Auto merge of #5213 - Eh2406:faster_resolver, r=alexcrichton

bors · bors · commit 93b0b1253e7c · 2018-03-24T16:59:59.000Z
Faster resolver: use a inverse-index to not activate the causes of conflict This adds a test for #4810 (comment) with two extensions that make it harder. It is the last reproducible and in the wild exponentially slow resolution (that I have found). The problem in the test is `backtrack_trap0 = "*"` is a lot of ways of saying `constrained = ">=1.1.0, <=2.0.0"` but `constrained= "2.0.1"` is already picked. Only then to try and solve `constrained= "~1.0.0"` which is incompatible. Our parent knows that we have been poisoned, and wont try to activate us again. Because of the order we evaluate deps we end up backtracking to where `constrained: 1.1.0` is set instead of our parent. And so the poisoning does not help. This is harder then #4810 (comment) because: 1. Having multiple semver compatible versions of constrained in play makes for a lot more bookkeeping. Specifically bookkeeping I forgot when I first submitted this PR. 2. The problematic dependencies are added deep in a combinatorial explosion of possibilities. So if we don't correctly handle caching that `backtrack_trap0 = "*"` is doomed then we will never finish looking thru the different possibilities for `level0 = "*"` This PR also includes a proof of concept solution for the test, which proves that it does solve #4810 (comment). The added code is tricky to read. It also adds a `O(remaining_deps)` job to every activation on the happy path, slower if the `past_conflicting_activations` is not empty. I'd like some brainstorming on better solutions.
diff --git a/src/cargo/core/resolver/conflict_cache.rs b/src/cargo/core/resolver/conflict_cache.rs
@@ -0,0 +1,96 @@
+use std::collections::{HashMap, HashSet};
+
+use core::{Dependency, PackageId};
+use core::resolver::{ConflictReason, Context};
+
+pub(super) struct ConflictCache {
+    // `con_from_dep` is a cache of the reasons for each time we
+    // backtrack. For example after several backtracks we may have:
+    //
+    //  con_from_dep[`foo = "^1.0.2"`] = vec![
+    //      map!{`foo=1.0.1`: Semver},
+    //      map!{`foo=1.0.0`: Semver},
+    //  ];
+    //
+    // This can be read as "we cannot find a candidate for dep `foo = "^1.0.2"`
+    // if either `foo=1.0.1` OR `foo=1.0.0` are activated".

> [Given request]:
Extend the Cargo resolver commit above, picking up right after its last line.

> [Provided data]:

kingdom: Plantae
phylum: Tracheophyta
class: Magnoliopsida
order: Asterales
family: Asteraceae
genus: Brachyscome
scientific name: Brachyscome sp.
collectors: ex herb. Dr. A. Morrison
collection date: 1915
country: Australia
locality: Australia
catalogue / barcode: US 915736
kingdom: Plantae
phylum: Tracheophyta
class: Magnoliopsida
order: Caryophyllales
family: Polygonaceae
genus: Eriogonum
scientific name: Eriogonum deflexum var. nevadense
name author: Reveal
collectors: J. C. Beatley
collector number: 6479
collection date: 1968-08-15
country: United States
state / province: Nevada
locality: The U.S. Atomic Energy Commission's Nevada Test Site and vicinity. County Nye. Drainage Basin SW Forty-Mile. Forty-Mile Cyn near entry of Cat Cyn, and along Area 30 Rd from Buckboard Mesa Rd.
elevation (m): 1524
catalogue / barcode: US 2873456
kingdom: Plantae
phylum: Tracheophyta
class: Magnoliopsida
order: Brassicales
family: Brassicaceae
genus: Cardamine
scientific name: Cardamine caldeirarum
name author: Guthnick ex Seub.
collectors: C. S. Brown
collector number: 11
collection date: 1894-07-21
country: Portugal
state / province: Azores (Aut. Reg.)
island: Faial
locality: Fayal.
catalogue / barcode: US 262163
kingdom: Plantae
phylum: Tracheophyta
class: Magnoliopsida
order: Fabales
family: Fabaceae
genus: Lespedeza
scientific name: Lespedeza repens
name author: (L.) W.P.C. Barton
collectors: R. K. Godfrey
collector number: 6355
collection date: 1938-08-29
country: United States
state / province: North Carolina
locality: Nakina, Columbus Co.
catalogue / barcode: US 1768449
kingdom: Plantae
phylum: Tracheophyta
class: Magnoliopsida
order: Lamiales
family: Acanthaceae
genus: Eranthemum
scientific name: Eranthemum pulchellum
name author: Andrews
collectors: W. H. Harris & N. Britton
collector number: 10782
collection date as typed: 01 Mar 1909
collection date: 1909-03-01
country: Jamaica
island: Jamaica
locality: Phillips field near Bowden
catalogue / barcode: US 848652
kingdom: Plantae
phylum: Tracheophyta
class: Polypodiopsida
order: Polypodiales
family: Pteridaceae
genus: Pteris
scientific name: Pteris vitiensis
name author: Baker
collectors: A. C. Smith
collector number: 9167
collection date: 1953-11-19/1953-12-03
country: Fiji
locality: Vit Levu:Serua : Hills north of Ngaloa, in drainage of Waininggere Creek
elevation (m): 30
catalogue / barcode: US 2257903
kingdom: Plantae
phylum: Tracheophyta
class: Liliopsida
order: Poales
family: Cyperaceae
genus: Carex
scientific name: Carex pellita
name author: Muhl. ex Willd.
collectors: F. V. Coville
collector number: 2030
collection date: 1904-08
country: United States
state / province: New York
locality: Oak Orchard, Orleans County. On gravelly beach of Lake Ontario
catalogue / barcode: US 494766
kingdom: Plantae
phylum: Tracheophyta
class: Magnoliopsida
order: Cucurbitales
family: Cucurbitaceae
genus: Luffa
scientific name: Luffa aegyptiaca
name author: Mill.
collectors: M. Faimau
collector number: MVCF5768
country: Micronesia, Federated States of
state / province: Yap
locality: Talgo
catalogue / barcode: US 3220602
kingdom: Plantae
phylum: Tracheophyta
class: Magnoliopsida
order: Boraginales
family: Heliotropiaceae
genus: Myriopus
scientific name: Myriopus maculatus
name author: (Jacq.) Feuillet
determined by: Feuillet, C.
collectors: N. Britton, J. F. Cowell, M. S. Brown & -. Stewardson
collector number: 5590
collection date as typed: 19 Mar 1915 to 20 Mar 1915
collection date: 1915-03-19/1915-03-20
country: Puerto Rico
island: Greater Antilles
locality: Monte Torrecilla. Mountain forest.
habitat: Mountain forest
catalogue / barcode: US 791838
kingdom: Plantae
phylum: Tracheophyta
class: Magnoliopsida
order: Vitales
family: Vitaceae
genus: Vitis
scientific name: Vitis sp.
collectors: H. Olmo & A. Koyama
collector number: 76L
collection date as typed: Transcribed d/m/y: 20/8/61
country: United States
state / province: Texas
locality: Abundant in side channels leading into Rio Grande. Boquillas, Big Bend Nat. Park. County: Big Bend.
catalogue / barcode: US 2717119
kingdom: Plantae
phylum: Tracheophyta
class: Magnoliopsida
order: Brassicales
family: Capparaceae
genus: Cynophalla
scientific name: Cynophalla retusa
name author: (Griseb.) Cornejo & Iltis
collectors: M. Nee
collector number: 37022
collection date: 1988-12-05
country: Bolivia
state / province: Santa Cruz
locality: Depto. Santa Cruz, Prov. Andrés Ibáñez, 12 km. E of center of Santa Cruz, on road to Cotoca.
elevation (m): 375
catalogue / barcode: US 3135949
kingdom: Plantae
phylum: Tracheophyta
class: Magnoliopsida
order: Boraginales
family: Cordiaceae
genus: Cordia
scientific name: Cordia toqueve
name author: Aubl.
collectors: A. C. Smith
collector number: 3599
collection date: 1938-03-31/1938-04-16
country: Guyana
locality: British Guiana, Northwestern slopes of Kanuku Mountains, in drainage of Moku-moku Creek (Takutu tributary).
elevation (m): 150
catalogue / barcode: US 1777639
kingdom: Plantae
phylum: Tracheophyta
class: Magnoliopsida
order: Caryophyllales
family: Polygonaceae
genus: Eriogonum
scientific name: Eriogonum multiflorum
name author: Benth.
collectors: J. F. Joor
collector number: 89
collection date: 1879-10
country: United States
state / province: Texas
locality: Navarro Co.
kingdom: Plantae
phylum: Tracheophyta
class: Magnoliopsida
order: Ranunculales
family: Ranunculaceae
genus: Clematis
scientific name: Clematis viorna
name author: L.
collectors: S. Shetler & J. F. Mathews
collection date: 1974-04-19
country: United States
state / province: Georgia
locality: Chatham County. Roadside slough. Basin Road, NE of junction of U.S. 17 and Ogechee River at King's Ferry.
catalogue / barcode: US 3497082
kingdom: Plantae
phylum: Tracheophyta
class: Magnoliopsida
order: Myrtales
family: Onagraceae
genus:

> [The answer]:
+    //
+    // Another example after several backtracks we may have:
+    //
+    //  con_from_dep[`foo = ">=0.8.2, <=0.9.3"`] = vec![
+    //      map!{`foo=0.8.1`: Semver, `foo=0.9.4`: Semver},
+    //  ];
+    //
+    // This can be read as "we cannot find a candidate for dep `foo = ">=0.8.2,
+    // <=0.9.3"` if both `foo=0.8.1` AND `foo=0.9.4` are activated".
+    //
+    // This is used to make sure we don't queue work we know will fail. See the
+    // discussion in https://github.com/rust-lang/cargo/pull/5168 for why this
+    // is so important, and there can probably be a better data structure here
+    // but for now this works well enough!
+    //
+    // Also, as a final note, this map is *not* ever removed from. This remains
+    // as a global cache which we never delete from. Any entry in this map is
+    // unconditionally true regardless of our resolution history of how we got
+    // here.
+    con_from_dep: HashMap<Dependency, Vec<HashMap<PackageId, ConflictReason>>>,
+    // `past_conflict_triggers` is an
+    // of `past_conflicting_activations`.
+    // For every `PackageId` this lists the `Dependency`s that mention it in `past_conflicting_activations`.
+    dep_from_pid: HashMap<PackageId, HashSet<Dependency>>,
+}
+
+impl ConflictCache {
+    pub fn new() -> ConflictCache {
+        ConflictCache {
+            con_from_dep: HashMap::new(),
+            dep_from_pid: HashMap::new(),
+        }
+    }
+    /// Finds any known set of conflicts, if any,
+    /// which are activated in `cx` and pass the `filter` specified?
+    pub fn find_conflicting<F>(
+        &self,
+        cx: &Context,
+        dep: &Dependency,
+        filter: F,
+    ) -> Option<&HashMap<PackageId, ConflictReason>>
+    where
+        for<'r> F: FnMut(&'r &HashMap<PackageId, ConflictReason>) -> bool,
+    {
+        self.con_from_dep
+            .get(dep)?
+            .iter()
+            .filter(filter)
+            .find(|conflicting| cx.is_conflicting(None, conflicting))
+    }
+    pub fn conflicting(
+        &self,
+        cx: &Context,
+        dep: &Dependency,
+    ) -> Option<&HashMap<PackageId, ConflictReason>> {
+        self.find_conflicting(cx, dep, |_| true)
+    }
+
+    /// Add to the cache a conflict of the form:
+    /// `dep` is known to be unresolvable if
+    /// all the `PackageId` entries are activated
+    pub fn insert(&mut self, dep: &Dependency, con: &HashMap<PackageId, ConflictReason>) {
+        let past = self.con_from_dep
+            .entry(dep.clone())
+            .or_insert_with(Vec::new);
+        if !past.contains(con) {
+            trace!("{} adding a skip {:?}", dep.name(), con);
+            past.push(con.clone());
+            for c in con.keys() {
+                self.dep_from_pid
+                    .entry(c.clone())
+                    .or_insert_with(HashSet::new)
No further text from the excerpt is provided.